The base of the monument is six-sided like the Jewish star. It is inscribed with the names of some death camps and concentration camps. The Mourner’s Kaddish (Jewish prayer for the dead) is part of the Memorial as well as a poem and a quotation from Elie Wiesel.
About the Brick Wall
The Jewish Community Campus includes a scenic pedestrian walk, the Kleiman Walk Through Jewish History, leading from the east side of the Arthur M. Glick Jewish Community Center through the wooded grounds, to arrive at the Sablosky Camp Pavilion.
This brick walk incorporates markers noting 40 major events in Jewish history. The designation for the Holocaust features an additional path leading to a special memorial sculpture.
About Albert and Sara Reuben
Albert G. and Sara I. (Rifkin) Reuben met at the Omaha Jewish Community Center and were married more than 60 years before Albert’s death in 2002. They came to Indianapolis in 1948 where Albert launched a successful business career, working his way up to owning a number of franchises and real estate developments.
Sara was born in 1914 in Bobruisk, Belarus, coming to the U.S. with her parents at age 9. She participated with the Jewish Education Association Auxillary and Hooverwood Guild, and she was a member of Jewish Women International, the Women’s Committee of the Indianapolis Symphony, and Brandeis Women’s Committee. An active participant in the local Hadassah chapter, Sara was twice its president and also served as president of Congregation Beth-El Zedeck Sisterhood.
Together, the Reubens were dedicated to the preservation and advancement of Jewish culture, education, and history.

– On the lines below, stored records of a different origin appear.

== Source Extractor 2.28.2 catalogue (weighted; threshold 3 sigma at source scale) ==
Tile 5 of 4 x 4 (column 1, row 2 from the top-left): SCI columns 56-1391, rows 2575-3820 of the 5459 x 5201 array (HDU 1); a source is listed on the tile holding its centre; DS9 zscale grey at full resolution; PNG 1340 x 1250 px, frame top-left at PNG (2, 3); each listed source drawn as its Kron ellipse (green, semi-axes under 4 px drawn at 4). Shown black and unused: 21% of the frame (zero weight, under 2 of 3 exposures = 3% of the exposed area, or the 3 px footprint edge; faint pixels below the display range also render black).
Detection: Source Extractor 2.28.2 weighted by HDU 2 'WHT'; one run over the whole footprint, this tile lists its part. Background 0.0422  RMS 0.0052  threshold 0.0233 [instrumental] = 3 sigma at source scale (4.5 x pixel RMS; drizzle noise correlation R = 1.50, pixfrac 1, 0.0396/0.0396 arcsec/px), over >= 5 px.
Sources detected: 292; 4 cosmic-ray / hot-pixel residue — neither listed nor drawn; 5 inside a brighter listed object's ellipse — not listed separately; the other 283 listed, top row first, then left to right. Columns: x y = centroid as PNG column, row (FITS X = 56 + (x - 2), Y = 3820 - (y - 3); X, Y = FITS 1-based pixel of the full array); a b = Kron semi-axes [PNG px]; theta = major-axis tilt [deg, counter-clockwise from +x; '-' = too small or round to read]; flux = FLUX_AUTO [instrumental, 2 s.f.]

Sara chaired the committee that in the late 1990s developed the Albert and Sara Reuben Holocaust Memorial Garden on the Max and Mae Simon Jewish Community Campus, which she saw as a form of teaching and learning. She also took pleasure in dedicating the Albert and Sara Reuben Senior and Community Resource Center (Jewish Family Services).
Albert died in 2002, and Sara followed in 2010. But their legacy lives on through the Albert G. and Sara I. Reuben Family Foundation.